VoiceX: A Text-To-Speech Framework for Custom Voices
Silvan Mertes, Daksitha Withanage Don, Otto Grothe, Johanna Kuch, Ruben Schlagowski, Elisabeth André
TL;DR
VoiceX tackles the challenge of making neural TTS voices customizable by non-experts. It introduces a human-in-the-loop Evolution Strategy that navigates the latent speaker-embedding space of a VITS-based TTS model, operating on a PCA-reduced subspace to efficiently reach user-specified voice timbres. The framework includes a web interface and a public Python API for deploying created voices, and is evaluated through a user study (N=65) showing high perceived voice quality (MOS $=4.32$) and strong subjective usability ($=4.57$), with nuanced findings on personality alignment.

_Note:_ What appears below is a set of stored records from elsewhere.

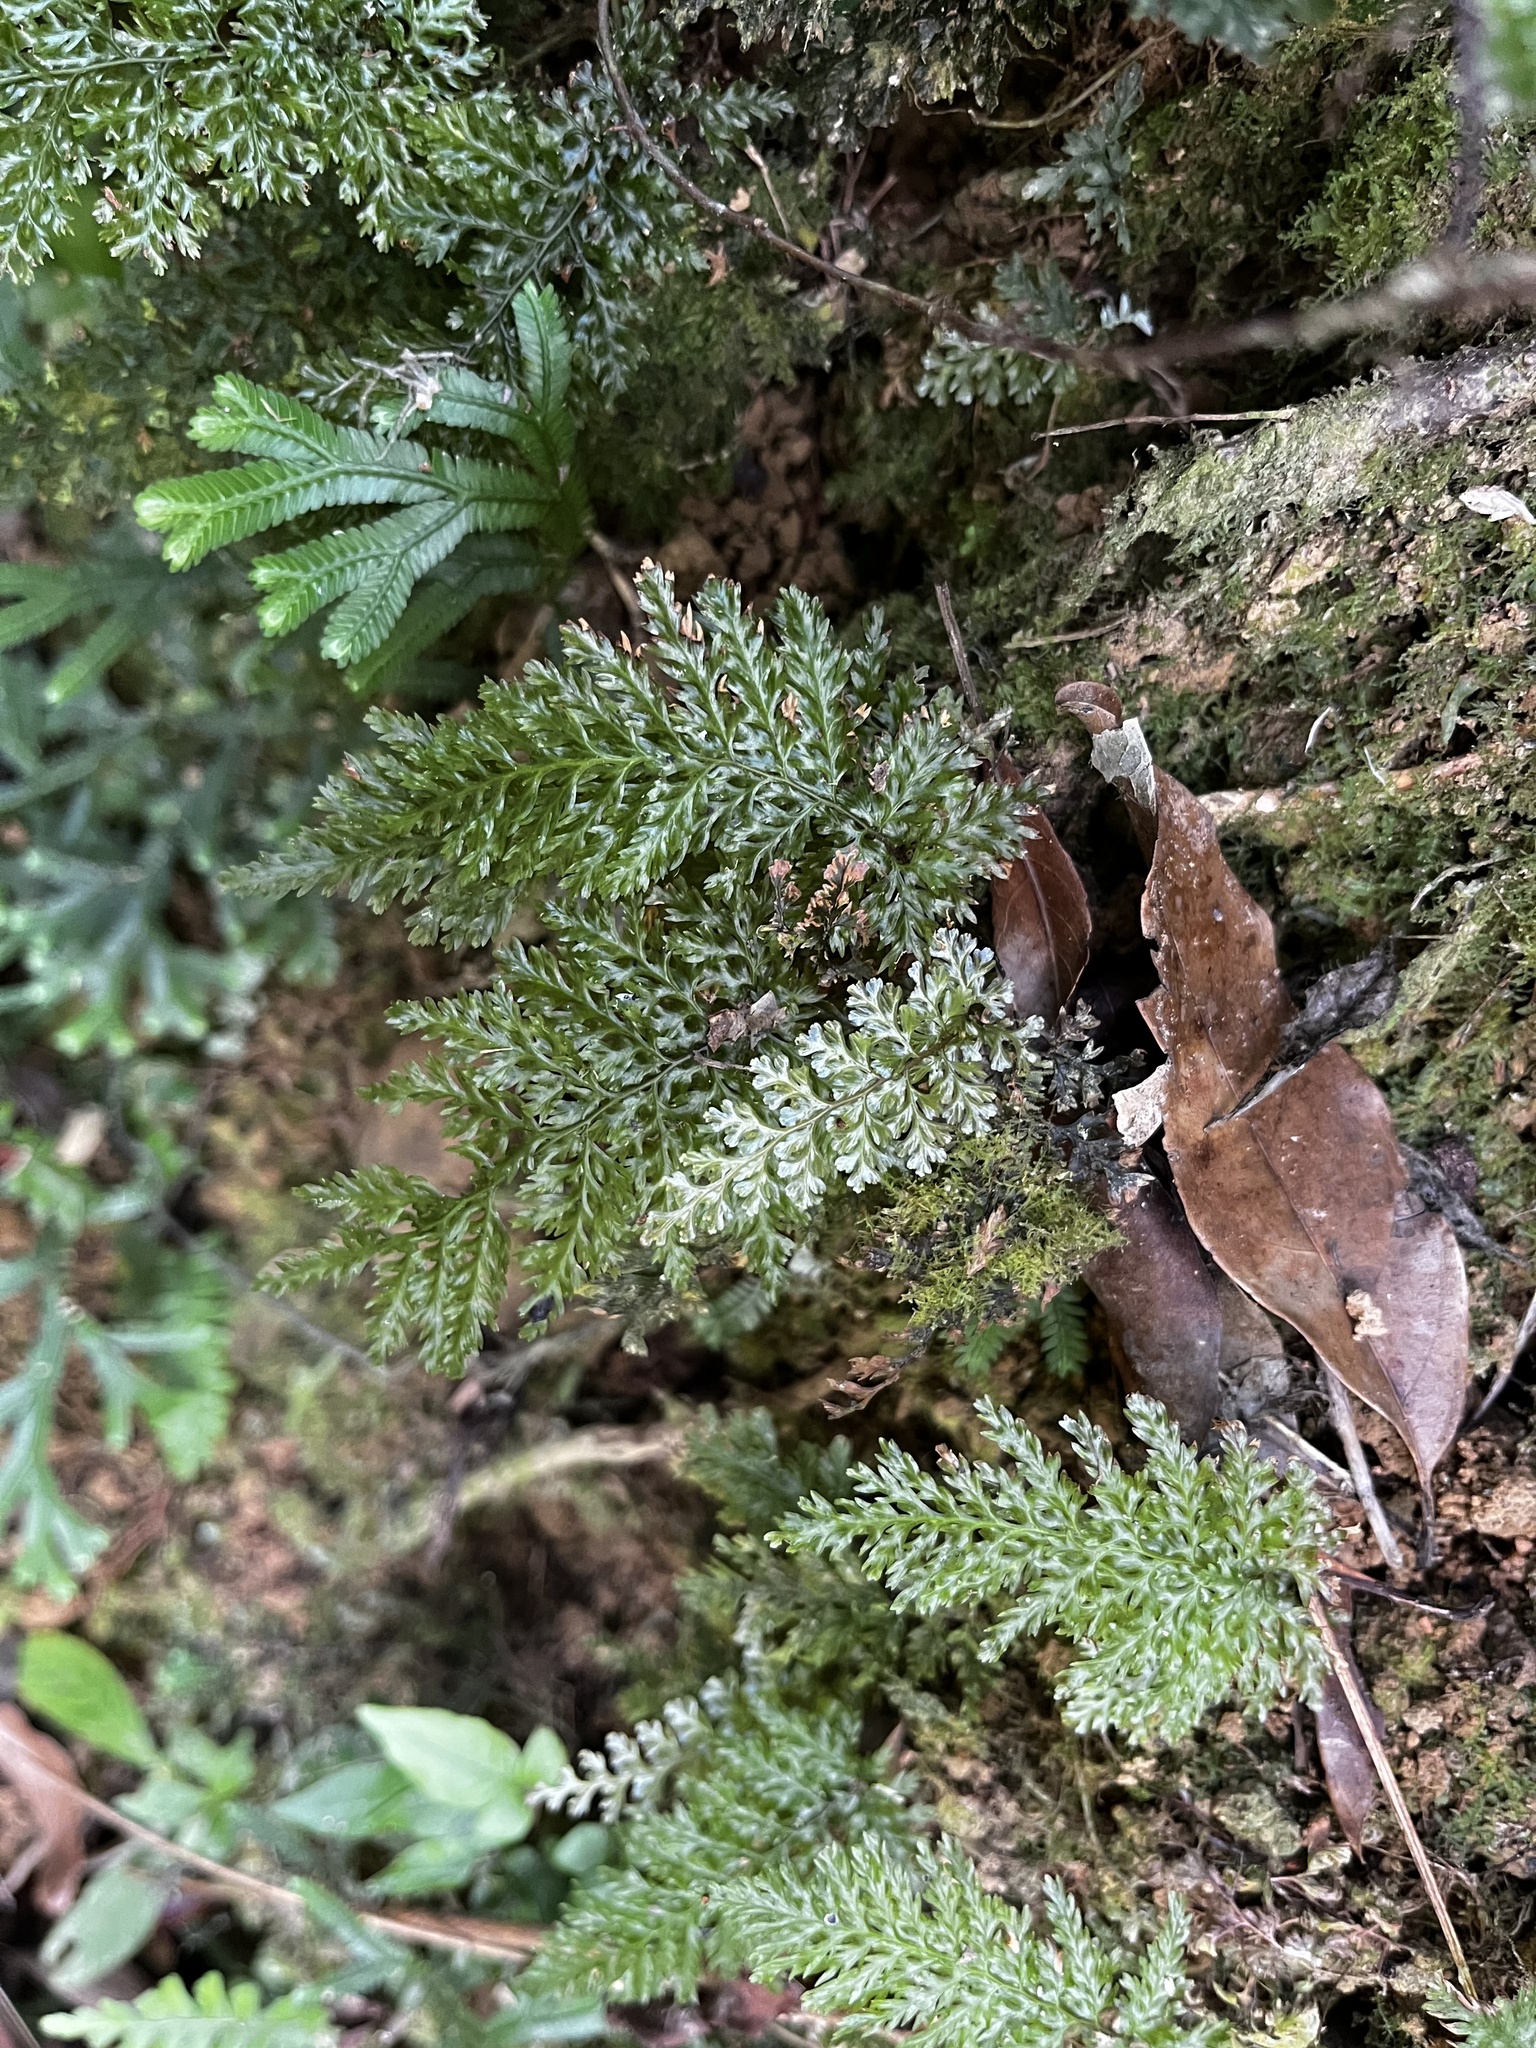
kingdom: Plantae
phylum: Tracheophyta
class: Polypodiopsida
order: Hymenophyllales
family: Hymenophyllaceae
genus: Abrodictyum
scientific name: Abrodictyum obscurum
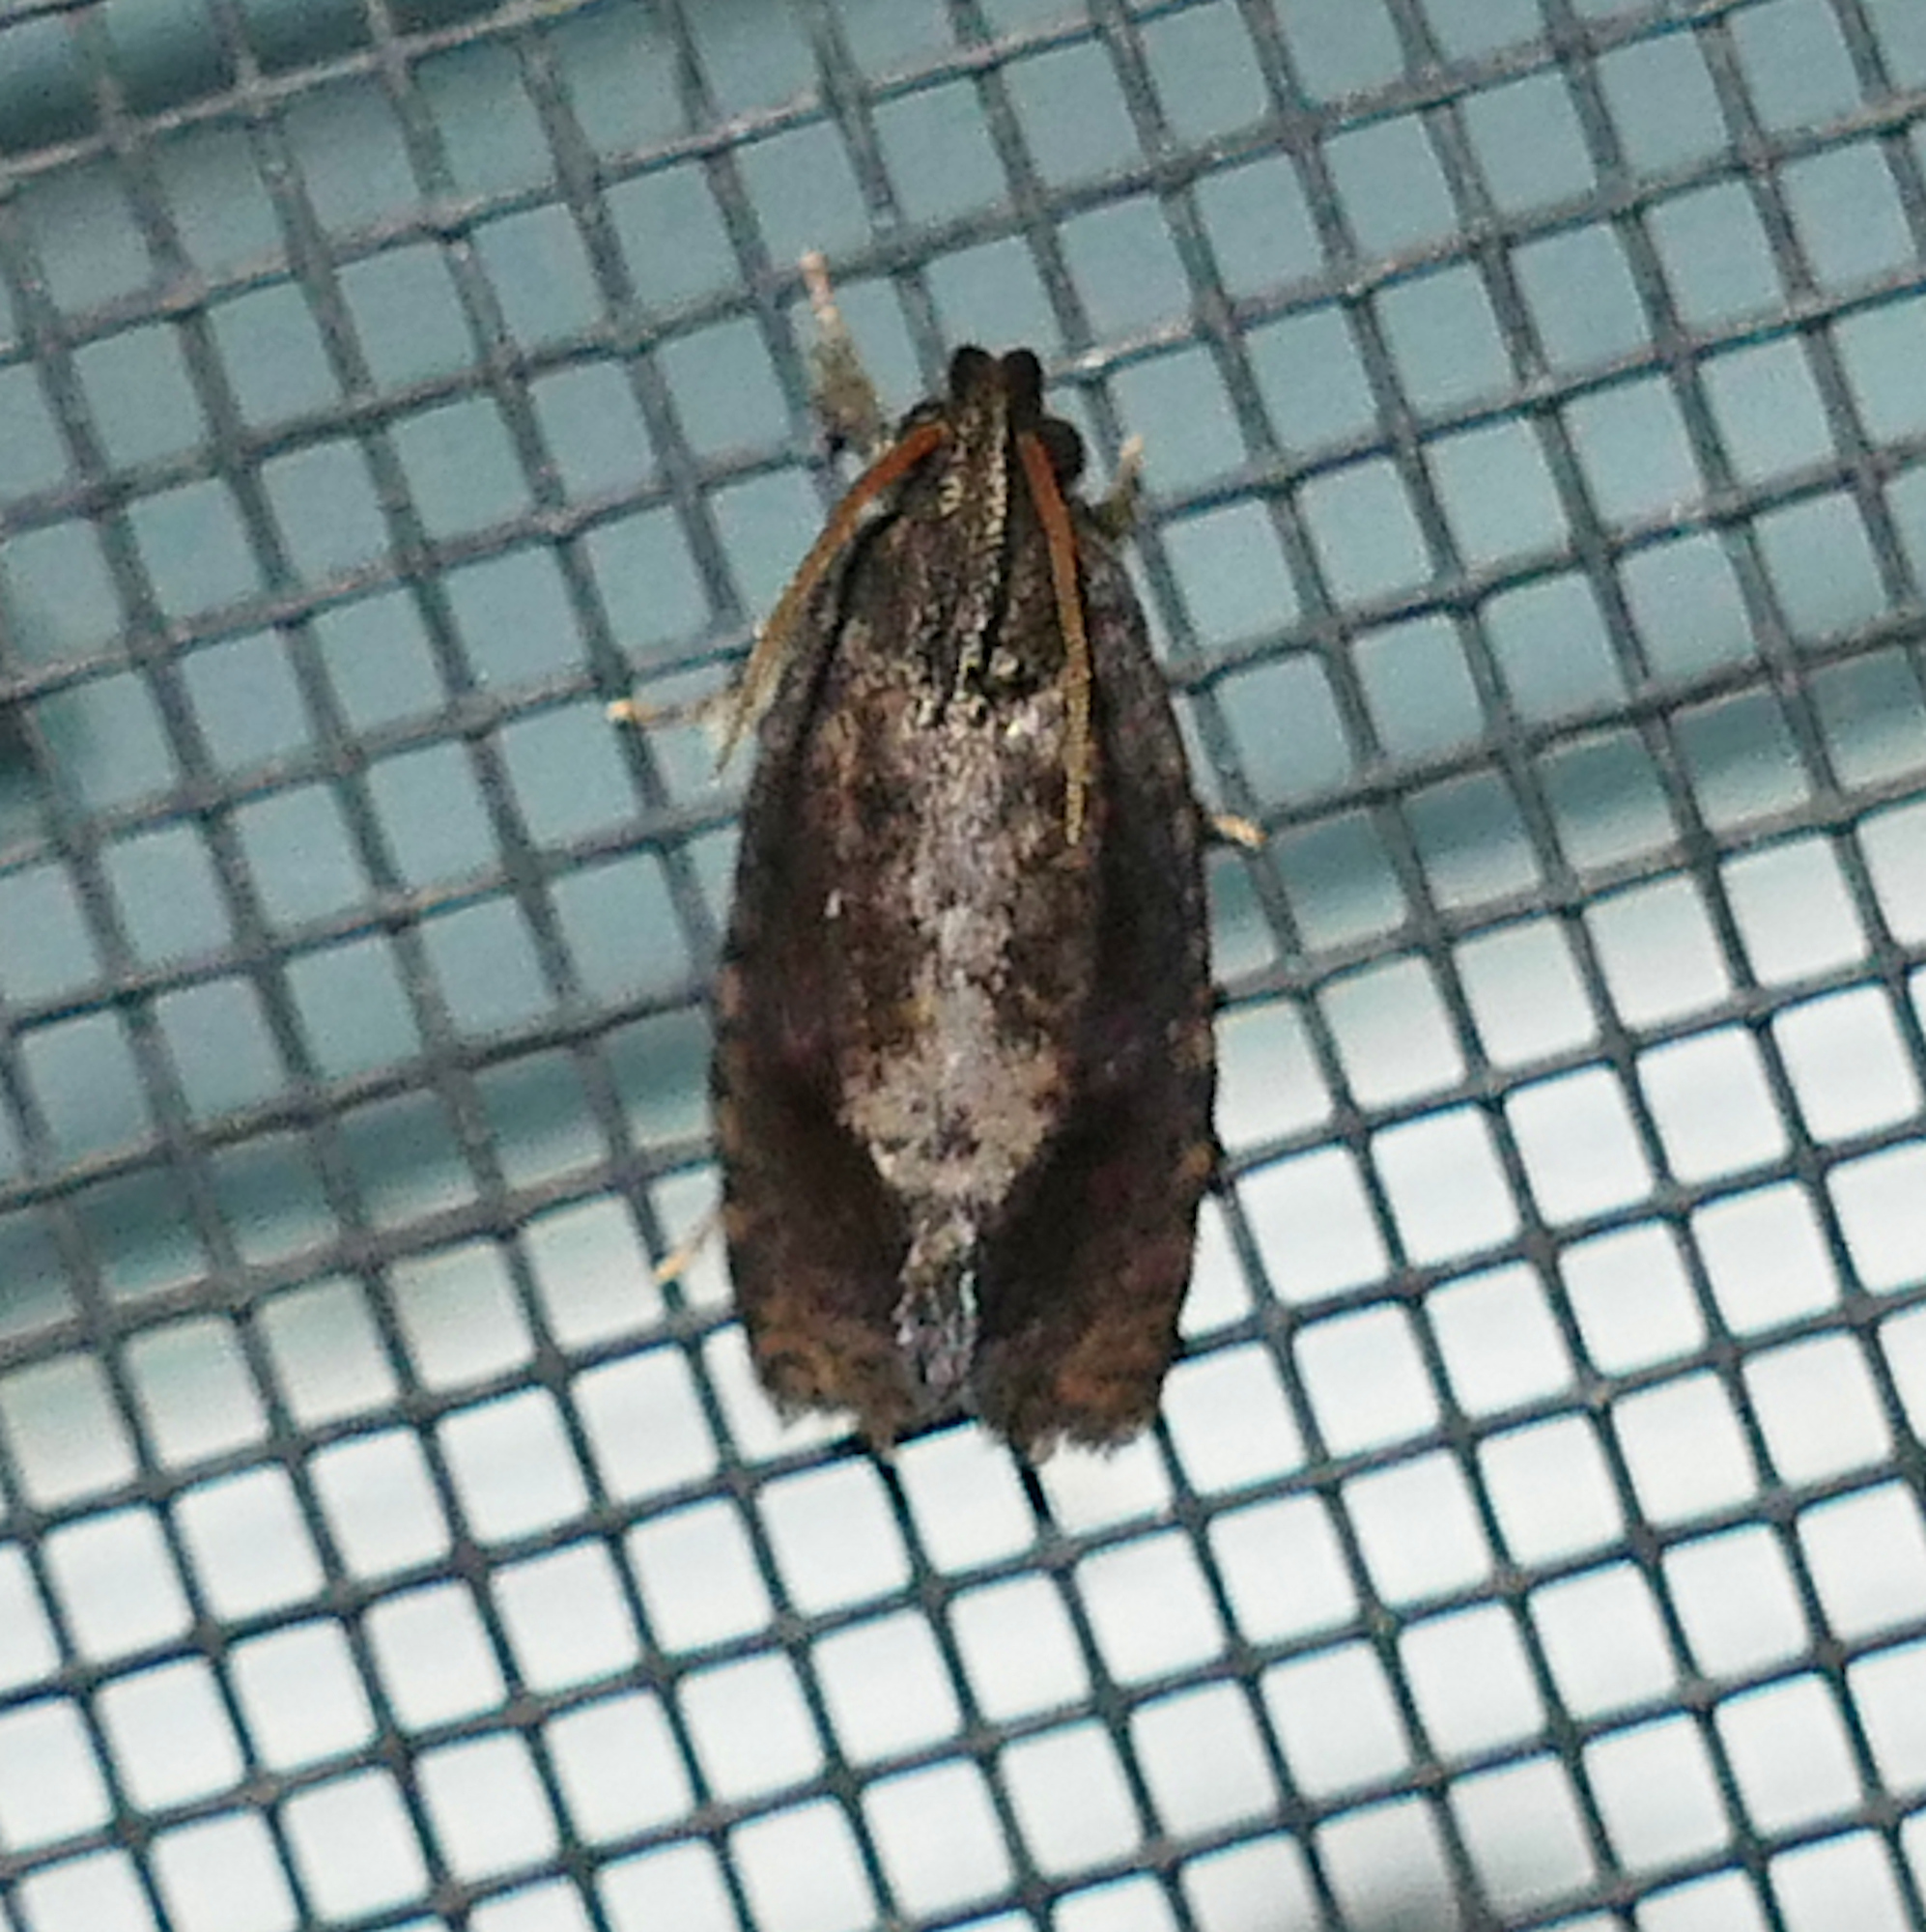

The work demonstrates a practical, accessible pathway to personalized TTS voices with implications for applications requiring individualized synthetic voices across domains.
Abstract
Modern TTS systems are capable of creating highly realistic and natural-sounding speech. Despite these developments, the process of customizing TTS voices remains a complex task, mostly requiring the expertise of specialists within the field. One reason for this is the utilization of deep learning models, which are characterized by their expansive, non-interpretable parameter spaces, restricting the feasibility of manual customization. In this paper, we present a novel human-in-the-loop paradigm based on an evolutionary algorithm for directly interacting with the parameter space of a neural TTS model. We integrated our approach into a user-friendly graphical user interface that allows users to efficiently create original voices. Those voices can then be used with the backbone TTS model, for which we provide a Python API. Further, we present the results of a user study exploring the capabilities of VoiceX. We show that VoiceX is an appropriate tool for creating individual, custom voices.